You are viewing a plain text version of this content. The canonical link for it is here.
Posted to issues@spark.apache.org by "Hyukjin Kwon (JIRA)" <ji...@apache.org> on 2018/11/05 12:55:00 UTC
[jira] [Resolved] (SPARK-25890) Null rows are ignored with Ctrl-A
as a delimiter when reading a CSV file.
[ https://issues.apache.org/jira/browse/SPARK-25890?page=com.atlassian.jira.plugin.system.issuetabpanels:all-tabpanel ]
Hyukjin Kwon resolved SPARK-25890.
----------------------------------
Resolution: Cannot Reproduce
Ah, I asked because I was a bit confused if you didn't reproduce or could not reproduce in the master. Resolving this.
> Null rows are ignored with Ctrl-A as a delimiter when reading a CSV file.
> -------------------------------------------------------------------------
>
> Key: SPARK-25890
> URL: https://issues.apache.org/jira/browse/SPARK-25890
> Project: Spark
> Issue Type: Bug
> Components: Spark Shell, SQL
> Affects Versions: 2.3.2
> Reporter: Lakshminarayan Kamath
> Priority: Major
>
> Reading a Ctrl-A delimited CSV file ignores rows with all null values. However a comma delimited CSV file doesn't.
> *Reproduction in spark-shell:*
> import org.apache.spark.sql._
> import org.apache.spark.sql.types._
> val l = List(List(1, 2), List(null,null), List(2,3))
> val datasetSchema = StructType(List(StructField("colA", IntegerType, true), StructField("colB", IntegerType, true)))
> val rdd = sc.parallelize(l).map(item ⇒ Row.fromSeq(item.toSeq))

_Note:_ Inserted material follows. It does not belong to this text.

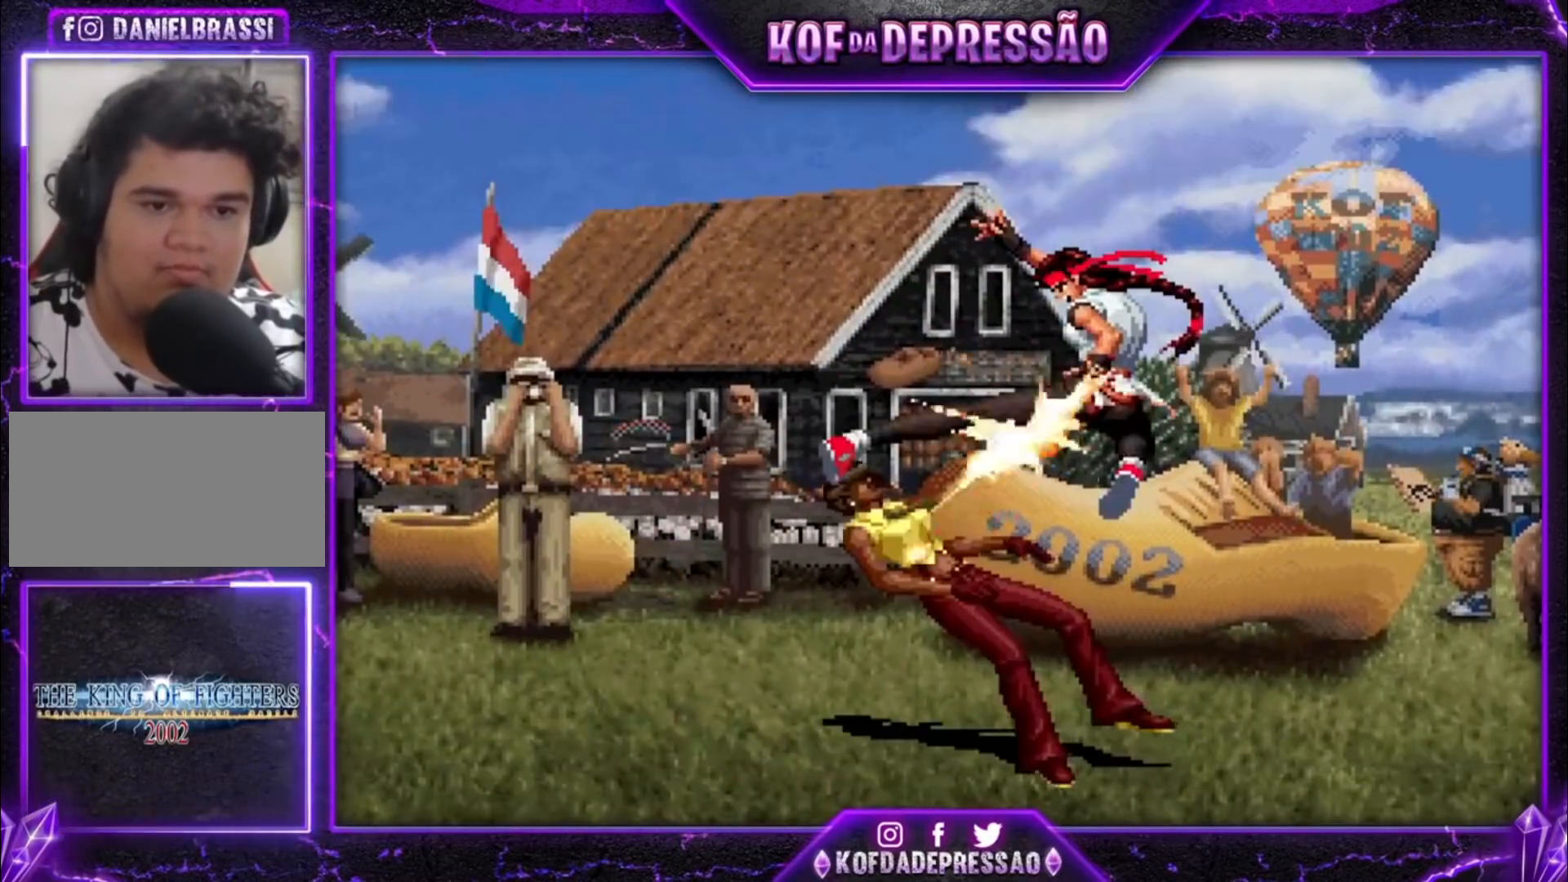
{"dt_ms": 500, "buttons": ["TRIANGLE"], "left_stick": "center", "events": [[33, "left_stick", "right"], [67, "SQUARE", "down"], [167, "SQUARE", "up"], [200, "left_stick", "down-left"], [300, "left_stick", "center"], [367, "SQUARE", "down"], [367, "TRIANGLE", "down"], [400, "CROSS", "down"], [400, "TRIANGLE", "up"], [433, "SQUARE", "up"], [467, "CROSS", "up"], [500, "TRIANGLE", "down"]]}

> val df = spark.createDataFrame(rdd, datasetSchema)
> df.show()
> |colA|colB|
> |1 |2 |
> |null|null|
> |2 |3 | |
> df.write.option("delimiter", "\u0001").option("header", "true").csv("/ctrl-a-separated.csv")
> df.write.option("delimiter", ",").option("header", "true").csv("/comma-separated.csv")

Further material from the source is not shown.